▶ **TASK ITEM**
Each line of the records has to be copied exactly, though the pictures must be left out.

▶ **DATA**
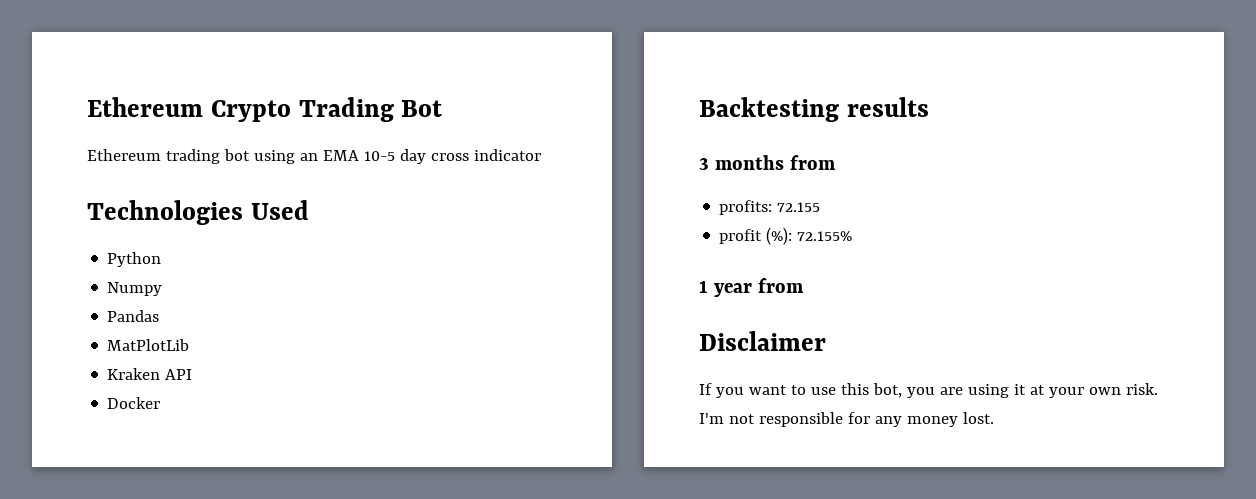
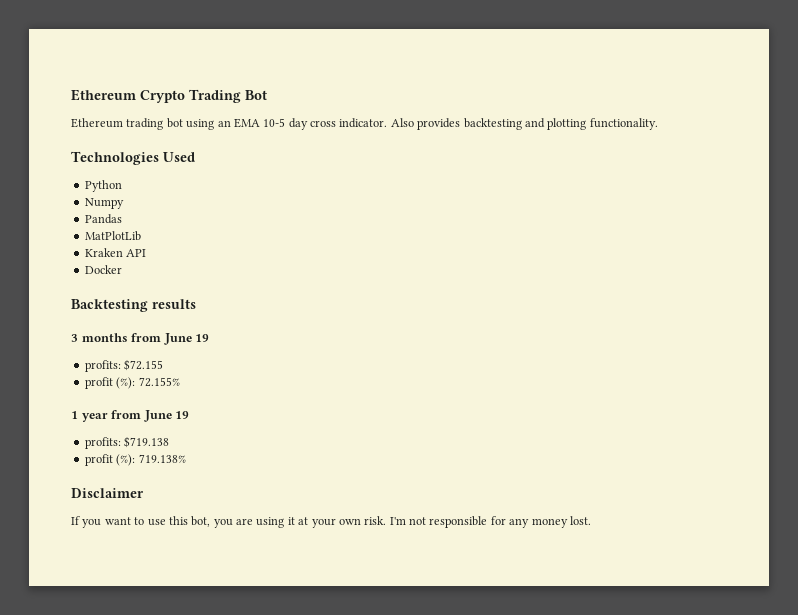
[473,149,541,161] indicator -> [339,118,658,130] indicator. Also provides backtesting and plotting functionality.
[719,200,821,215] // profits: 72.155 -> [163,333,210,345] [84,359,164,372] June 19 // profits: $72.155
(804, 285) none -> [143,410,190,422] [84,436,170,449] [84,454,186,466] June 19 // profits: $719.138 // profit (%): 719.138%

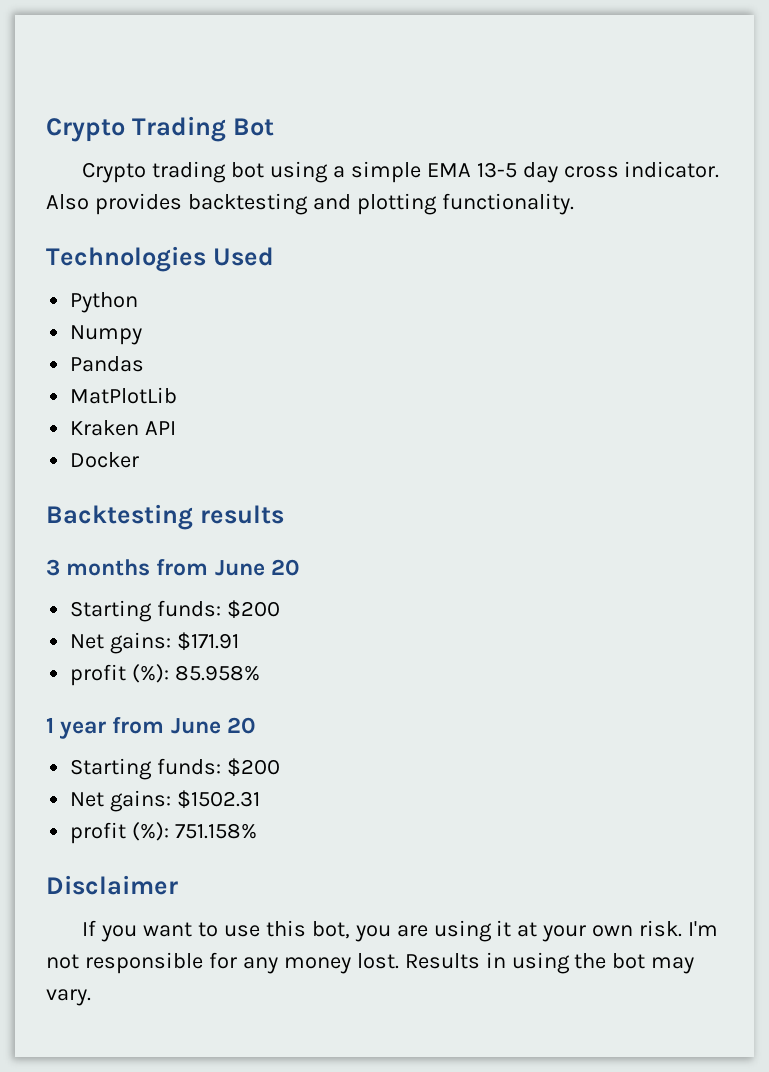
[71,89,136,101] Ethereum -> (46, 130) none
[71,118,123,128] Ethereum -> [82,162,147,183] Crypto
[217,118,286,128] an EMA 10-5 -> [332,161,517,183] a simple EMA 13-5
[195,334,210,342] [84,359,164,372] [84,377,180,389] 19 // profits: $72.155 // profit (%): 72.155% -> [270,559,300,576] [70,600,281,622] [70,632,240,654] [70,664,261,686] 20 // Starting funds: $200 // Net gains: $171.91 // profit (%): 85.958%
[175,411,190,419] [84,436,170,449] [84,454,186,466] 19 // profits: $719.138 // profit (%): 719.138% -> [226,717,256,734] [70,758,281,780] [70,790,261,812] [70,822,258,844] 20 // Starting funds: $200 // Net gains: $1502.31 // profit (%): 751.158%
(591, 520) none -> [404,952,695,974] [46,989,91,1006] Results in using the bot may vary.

▶ **RESULT OF THE TASK**
[473,149,541,161] indicator -> [339,118,658,130] indicator. Also provides backtesting and plotting functionality.
[719,200,821,215] // profits: 72.155 -> [163,333,210,345] [84,359,164,372] June 19 // profits: $72.155
(804, 285) none -> [143,410,190,422] [84,436,170,449] [84,454,186,466] June 19 // profits: $719.138 // profit (%): 719.138%

[71,89,136,101] Ethereum -> (46, 130) none
[71,118,123,128] Ethereum -> [82,162,147,183] Crypto
[217,118,286,128] an EMA 10-5 -> [332,161,517,183] a simple EMA 13-5
[195,334,210,342] [84,359,164,372] [84,377,180,389] 19 // profits: $72.155 // profit (%): 72.155% -> [270,559,300,576] [70,600,281,622] [70,632,240,654] [70,664,261,686] 20 // Starting funds: $200 // Net gains: $171.91 // profit (%): 85.958%
[175,411,190,419] [84,436,170,449] [84,454,186,466] 19 // profits: $719.138 // profit (%): 719.138% -> [226,717,256,734] [70,758,281,780] [70,790,261,812] [70,822,258,844] 20 // Starting funds: $200 // Net gains: $1502.31 // profit (%): 751.158%
(591, 520) none -> [404,952,695,974] [46,989,91,1006] Results in using the bot may vary.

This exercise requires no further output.